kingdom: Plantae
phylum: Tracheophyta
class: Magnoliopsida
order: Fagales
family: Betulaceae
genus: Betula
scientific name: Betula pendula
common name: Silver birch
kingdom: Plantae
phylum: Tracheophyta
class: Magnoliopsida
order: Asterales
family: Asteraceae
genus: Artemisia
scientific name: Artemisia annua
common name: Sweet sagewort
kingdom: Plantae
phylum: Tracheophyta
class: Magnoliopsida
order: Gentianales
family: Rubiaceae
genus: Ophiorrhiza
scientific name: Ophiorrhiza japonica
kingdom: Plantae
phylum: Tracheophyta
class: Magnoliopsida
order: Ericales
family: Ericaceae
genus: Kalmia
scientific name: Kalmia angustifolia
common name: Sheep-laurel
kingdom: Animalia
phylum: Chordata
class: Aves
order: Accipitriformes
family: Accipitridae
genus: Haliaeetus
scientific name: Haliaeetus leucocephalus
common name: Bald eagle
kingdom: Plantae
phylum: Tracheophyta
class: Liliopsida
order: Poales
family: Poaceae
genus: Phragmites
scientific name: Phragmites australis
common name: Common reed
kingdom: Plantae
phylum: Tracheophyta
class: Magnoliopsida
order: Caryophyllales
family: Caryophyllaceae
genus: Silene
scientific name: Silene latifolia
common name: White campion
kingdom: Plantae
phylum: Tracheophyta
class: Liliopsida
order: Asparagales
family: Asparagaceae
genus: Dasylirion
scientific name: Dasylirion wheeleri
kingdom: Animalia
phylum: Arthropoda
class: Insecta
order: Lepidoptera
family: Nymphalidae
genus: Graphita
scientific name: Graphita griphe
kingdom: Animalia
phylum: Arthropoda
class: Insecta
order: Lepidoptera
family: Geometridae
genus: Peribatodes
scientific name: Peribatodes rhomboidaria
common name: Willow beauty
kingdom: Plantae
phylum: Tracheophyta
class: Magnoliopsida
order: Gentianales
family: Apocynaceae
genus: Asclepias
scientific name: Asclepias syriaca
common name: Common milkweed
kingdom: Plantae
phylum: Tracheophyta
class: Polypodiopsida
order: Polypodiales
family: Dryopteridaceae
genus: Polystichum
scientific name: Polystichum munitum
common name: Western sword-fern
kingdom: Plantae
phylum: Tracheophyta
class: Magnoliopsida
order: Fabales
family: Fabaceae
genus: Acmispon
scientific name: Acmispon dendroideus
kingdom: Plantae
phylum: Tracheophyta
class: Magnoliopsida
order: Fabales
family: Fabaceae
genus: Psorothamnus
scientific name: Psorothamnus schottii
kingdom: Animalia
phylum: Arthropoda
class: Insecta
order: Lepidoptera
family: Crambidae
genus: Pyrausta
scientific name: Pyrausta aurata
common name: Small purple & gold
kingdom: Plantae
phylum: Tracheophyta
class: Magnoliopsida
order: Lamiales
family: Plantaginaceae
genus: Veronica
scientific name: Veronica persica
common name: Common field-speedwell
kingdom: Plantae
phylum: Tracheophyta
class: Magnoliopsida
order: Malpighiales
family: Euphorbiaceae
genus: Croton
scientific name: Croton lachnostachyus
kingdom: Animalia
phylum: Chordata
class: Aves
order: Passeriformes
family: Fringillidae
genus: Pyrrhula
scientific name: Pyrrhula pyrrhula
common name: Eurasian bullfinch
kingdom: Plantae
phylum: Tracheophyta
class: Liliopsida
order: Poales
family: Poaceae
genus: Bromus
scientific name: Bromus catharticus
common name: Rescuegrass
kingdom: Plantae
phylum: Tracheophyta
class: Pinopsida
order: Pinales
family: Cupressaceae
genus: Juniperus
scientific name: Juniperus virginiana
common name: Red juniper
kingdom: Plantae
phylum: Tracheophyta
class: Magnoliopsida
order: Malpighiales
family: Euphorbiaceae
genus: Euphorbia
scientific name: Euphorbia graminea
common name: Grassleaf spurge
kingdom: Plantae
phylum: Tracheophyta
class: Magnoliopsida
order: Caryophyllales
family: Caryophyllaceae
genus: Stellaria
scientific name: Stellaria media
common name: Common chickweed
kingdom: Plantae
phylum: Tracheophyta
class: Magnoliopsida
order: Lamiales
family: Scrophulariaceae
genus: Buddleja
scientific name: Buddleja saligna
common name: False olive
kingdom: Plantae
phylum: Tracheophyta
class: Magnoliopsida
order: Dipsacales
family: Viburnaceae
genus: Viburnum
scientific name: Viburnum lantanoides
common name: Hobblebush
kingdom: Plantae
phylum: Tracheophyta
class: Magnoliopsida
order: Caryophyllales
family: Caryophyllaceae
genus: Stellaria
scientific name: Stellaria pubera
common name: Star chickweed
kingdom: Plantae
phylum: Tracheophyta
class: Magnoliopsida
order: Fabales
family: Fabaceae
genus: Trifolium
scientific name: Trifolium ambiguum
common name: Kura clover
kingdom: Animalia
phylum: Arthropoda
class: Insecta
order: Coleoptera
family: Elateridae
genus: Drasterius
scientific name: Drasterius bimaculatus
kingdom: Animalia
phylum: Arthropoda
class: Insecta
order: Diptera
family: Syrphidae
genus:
^^^^
Copy word for word the lines of the records, starting with the line that contains "family: Crambidae" and ending with the line that contains "scientific name: Juniperus virginiana". Include both of those lines.

family: Crambidae
genus: Pyrausta
scientific name: Pyrausta aurata
common name: Small purple & gold
kingdom: Plantae
phylum: Tracheophyta
class: Magnoliopsida
order: Lamiales
family: Plantaginaceae
genus: Veronica
scientific name: Veronica persica
common name: Common field-speedwell
kingdom: Plantae
phylum: Tracheophyta
class: Magnoliopsida
order: Malpighiales
family: Euphorbiaceae
genus: Croton
scientific name: Croton lachnostachyus
kingdom: Animalia
phylum: Chordata
class: Aves
order: Passeriformes
family: Fringillidae
genus: Pyrrhula
scientific name: Pyrrhula pyrrhula
common name: Eurasian bullfinch
kingdom: Plantae
phylum: Tracheophyta
class: Liliopsida
order: Poales
family: Poaceae
genus: Bromus
scientific name: Bromus catharticus
common name: Rescuegrass
kingdom: Plantae
phylum: Tracheophyta
class: Pinopsida
order: Pinales
family: Cupressaceae
genus: Juniperus
scientific name: Juniperus virginiana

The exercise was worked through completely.